I'm with Jason on not being a fan of mounting flywheels or any other relatively large diameter component on a mandrel. Not only do you risk chatter but the constant tiny vibrations produced when machining can work the thing on until its really tight making it hard to remove without risk of breaking.
Although cast iron has high damping its inherently granular so the cutting forces aren't smooth. If you have something that machines nicely with a continuous chip the steady force tends to screw the component on tighter.
For parallel mandrels there seems to be a fine balance between tight enough to hold yet not so tight that it can work on hard. There is a reason why the professionals make them with a very fine taper.
A few cycles of gentle warming and cooling over a few cycles can release such stuck components. Best if you can arrange something to apply a little push or pull force in the right direction. Don't get rush-headed. Even if it takes as long to get the bits unstuck as it did to get them jammed in the first place you are still ahead.
I prefer to use a spindle collet and faceplate set-up for such things. Nice sliding, shake free, fit mandrel in the spindle collet to align the part. Strap it to the faceplate to hold it for machining. Aligning things on face plates is well off the bottom of my "liked jobs" list. Most especially if I have more than one the same.

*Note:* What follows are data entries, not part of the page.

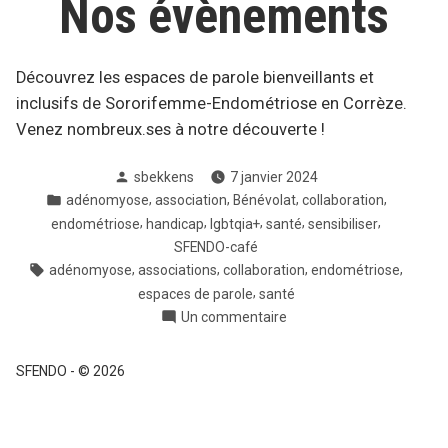
Nos évènements
Découvrez les espaces de parole bienveillants et
inclusifs de Sororifemme-Endométriose en Corrèze.
Venez nombreux.ses à notre découverte !
Posté
sbekkens
7 janvier 2024
par
Posté
,
,
,
,
adénomyose
association
Bénévolat
collaboration
dans
,
,
,
,
,
endométriose
handicap
lgbtqia+
santé
sensibiliser
SFENDO-café
Tags:
,
,
,
,
adénomyose
associations
collaboration
endométriose
,
espaces de parole
santé
sur
Un commentaire
Nos
évènements
SFENDO
-
© 2026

But, having spent far too many £ over far too many years, I have the gear.
Assuming a morse taper in the spindle a blank end arbor turned to size or sleeved up as appropriate is as effective as a mandrel and collet.
Considerably more wallet friendly than my full sets of imperial (by 1/64 ths) and metric (by 0.5 mm) 5C collets too.
A blank arbor or two of appropriate sizes immediately to hand for modification into semi-sacrificial tooling is an essential part of any normally impecunious Model Engineer or Home Workshop persons toolkit. Building up to size with weld or sticking bits on when its gotten too small is perfectly acceptable!